### Text segment
====

After Approving Four Draft Resolutions on International Trade Law Body, Speakers Evaluate Sixth Committee Working Methods, Time Management
After approving four draft resolutions concerning the work of the United Nations Commission on International Trade Law (UNCITRAL) today, the Sixth Committee (Legal) critiqued its own working methods, with delegates emphasizing the need to make better use of time and calling for an improved relationship with the International Law Commission.
The Sixth Committee approved without a vote the draft resolution Report of the United Nations Commission on International Trade Law on the work of its fifty-first session (document A/C.6/73/L.11). By the text, the General Assembly would take note with appreciation of that report and endorse the efforts and initiatives of the Commission as the core legal body within the United Nations system in the field of international trade law.
The Committee also approved without a vote a draft resolution, United Nations Convention on International Settlement Agreements Resulting from Mediation (document A/C.6/73/L.12). By its terms, the Assembly would adopt that Convention and authorize a ceremony for the opening for signature to be held in Singapore on 7 August 2019. It would also recommend that the Convention be known as the Singapore Convention on Mediation.
A third draft resolution approved today without a vote, on Model Law on International Commercial Mediation and International Settlement Agreements Resulting from Mediation of the United Nations Commission on International Trade Law (document A/C.6/73/L.13) would have the Assembly request the Secretary-General to transmit the text of the Model Law to Governments and other interested bodies.
Also approved without a vote, the fourth draft resolution, Model Law on Recognition and Enforcement of Insolvency-Related Judgments of the United Nations Commission on International Trade Law (document A/C.6/73/L.14), would have the Assembly recommend that all States give favourable consideration to the Model Law when revising or adopting legislation relevant to insolvency, bearing in mind the need for internationally harmonized legislation governing and facilitating instances of cross-border insolvency.

====

### Assigned task A
Answer these questions from the Sixth Committee text:
(i) Which body did delegates want an improved relationship with?
(ii) In what city, and on what date, would the Convention's signing ceremony be held?
(iii) What is the document number of the draft resolution on insolvency-related judgments?
### Assigned task B
List every document number cited in the Sixth Committee text.

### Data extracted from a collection
====

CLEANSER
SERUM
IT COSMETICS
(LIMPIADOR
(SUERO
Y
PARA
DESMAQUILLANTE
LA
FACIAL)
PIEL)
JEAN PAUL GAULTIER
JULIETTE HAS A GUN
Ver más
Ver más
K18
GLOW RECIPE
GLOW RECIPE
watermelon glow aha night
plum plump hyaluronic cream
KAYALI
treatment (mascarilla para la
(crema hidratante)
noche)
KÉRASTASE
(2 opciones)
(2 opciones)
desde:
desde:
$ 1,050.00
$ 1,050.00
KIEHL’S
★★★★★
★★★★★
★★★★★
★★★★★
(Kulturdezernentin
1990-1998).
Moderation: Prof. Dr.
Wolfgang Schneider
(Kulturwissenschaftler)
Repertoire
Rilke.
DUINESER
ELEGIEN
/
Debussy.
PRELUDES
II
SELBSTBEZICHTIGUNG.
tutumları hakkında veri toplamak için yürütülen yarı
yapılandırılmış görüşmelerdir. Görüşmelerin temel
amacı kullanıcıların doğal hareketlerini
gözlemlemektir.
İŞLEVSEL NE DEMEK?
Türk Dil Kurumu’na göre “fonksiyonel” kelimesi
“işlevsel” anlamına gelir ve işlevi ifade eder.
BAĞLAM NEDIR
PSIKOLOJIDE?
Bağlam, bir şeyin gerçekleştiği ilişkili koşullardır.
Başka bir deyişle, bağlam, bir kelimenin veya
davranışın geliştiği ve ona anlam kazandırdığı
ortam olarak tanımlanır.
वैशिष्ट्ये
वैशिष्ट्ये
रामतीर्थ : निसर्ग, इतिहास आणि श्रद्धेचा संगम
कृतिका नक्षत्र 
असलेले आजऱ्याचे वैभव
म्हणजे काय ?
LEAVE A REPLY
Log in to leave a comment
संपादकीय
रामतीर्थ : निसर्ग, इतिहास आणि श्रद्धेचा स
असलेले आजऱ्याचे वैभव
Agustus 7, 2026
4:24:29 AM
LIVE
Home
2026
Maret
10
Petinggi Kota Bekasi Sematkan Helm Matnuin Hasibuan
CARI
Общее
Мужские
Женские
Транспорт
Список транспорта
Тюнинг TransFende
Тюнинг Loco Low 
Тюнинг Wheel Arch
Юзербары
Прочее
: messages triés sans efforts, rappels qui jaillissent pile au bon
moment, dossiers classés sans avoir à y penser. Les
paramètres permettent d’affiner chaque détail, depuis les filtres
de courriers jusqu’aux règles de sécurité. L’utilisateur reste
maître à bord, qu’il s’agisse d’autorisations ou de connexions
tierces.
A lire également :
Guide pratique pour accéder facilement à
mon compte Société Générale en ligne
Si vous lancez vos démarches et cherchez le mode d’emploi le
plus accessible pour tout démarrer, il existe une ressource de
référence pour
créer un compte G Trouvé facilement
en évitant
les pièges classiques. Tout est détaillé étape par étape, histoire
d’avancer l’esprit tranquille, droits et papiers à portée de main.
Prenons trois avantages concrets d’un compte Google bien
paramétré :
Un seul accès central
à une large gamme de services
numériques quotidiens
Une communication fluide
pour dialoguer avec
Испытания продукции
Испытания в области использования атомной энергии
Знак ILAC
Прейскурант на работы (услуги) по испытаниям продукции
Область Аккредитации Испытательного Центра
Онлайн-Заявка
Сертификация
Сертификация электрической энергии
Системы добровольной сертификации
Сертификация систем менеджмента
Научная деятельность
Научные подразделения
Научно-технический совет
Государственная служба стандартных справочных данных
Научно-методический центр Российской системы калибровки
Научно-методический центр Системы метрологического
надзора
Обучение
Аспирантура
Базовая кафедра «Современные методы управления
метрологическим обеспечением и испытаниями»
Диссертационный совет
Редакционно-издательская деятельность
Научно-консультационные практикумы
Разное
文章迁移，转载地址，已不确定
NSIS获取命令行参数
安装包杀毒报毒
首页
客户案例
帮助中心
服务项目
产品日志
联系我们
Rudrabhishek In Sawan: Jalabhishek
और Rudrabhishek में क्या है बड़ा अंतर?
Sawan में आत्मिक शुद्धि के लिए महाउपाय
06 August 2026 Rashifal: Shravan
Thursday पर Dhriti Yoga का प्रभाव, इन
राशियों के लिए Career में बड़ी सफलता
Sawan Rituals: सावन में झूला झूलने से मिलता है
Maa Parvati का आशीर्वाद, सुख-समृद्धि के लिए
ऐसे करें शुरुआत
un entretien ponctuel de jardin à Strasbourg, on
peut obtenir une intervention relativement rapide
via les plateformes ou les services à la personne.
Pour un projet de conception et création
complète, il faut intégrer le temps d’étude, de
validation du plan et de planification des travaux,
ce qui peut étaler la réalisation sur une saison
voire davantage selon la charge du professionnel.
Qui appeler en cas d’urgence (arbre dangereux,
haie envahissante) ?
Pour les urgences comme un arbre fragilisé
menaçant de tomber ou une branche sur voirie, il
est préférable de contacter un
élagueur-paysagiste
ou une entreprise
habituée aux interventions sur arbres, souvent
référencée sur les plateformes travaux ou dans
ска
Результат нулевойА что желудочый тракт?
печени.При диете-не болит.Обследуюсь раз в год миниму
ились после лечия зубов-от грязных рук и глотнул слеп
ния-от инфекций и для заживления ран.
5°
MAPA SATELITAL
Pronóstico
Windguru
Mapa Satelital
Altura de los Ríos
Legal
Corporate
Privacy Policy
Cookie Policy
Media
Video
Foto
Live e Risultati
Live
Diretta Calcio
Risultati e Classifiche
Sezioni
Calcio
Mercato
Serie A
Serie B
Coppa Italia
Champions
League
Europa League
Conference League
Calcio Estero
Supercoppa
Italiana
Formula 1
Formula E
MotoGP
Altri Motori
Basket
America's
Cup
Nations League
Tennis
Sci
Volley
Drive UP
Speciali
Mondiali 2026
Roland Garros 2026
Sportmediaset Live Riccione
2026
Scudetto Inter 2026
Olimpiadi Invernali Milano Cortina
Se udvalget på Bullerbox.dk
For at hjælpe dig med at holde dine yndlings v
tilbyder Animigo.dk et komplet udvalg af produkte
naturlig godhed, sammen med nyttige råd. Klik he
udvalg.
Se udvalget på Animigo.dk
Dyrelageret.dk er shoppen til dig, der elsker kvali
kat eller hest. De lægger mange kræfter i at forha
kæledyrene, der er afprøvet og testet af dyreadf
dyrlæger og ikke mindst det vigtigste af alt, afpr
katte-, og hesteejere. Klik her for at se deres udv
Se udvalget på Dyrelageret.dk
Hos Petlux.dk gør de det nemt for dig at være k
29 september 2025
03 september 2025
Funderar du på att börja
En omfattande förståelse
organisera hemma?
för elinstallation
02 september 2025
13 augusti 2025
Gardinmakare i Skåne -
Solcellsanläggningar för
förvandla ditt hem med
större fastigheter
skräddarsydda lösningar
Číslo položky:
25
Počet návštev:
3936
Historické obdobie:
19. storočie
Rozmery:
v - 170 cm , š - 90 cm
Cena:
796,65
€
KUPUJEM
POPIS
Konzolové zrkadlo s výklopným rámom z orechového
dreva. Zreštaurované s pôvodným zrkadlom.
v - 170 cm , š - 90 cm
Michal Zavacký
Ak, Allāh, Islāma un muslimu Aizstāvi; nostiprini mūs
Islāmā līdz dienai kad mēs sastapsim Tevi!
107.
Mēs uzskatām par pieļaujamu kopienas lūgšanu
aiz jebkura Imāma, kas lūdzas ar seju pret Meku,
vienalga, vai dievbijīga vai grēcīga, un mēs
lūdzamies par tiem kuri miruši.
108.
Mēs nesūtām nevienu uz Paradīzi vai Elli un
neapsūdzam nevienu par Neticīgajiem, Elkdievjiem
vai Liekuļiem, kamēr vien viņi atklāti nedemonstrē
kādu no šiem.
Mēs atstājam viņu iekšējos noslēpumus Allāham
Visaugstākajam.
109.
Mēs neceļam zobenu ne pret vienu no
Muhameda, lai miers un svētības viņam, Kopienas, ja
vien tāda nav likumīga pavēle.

====

### Exercise answer A
(i) The International Law Commission
(ii) Singapore, on 7 August 2019
(iii) A/C.6/73/L.14

### Exercise answer B
A/C.6/73/L.11
A/C.6/73/L.12
A/C.6/73/L.13
A/C.6/73/L.14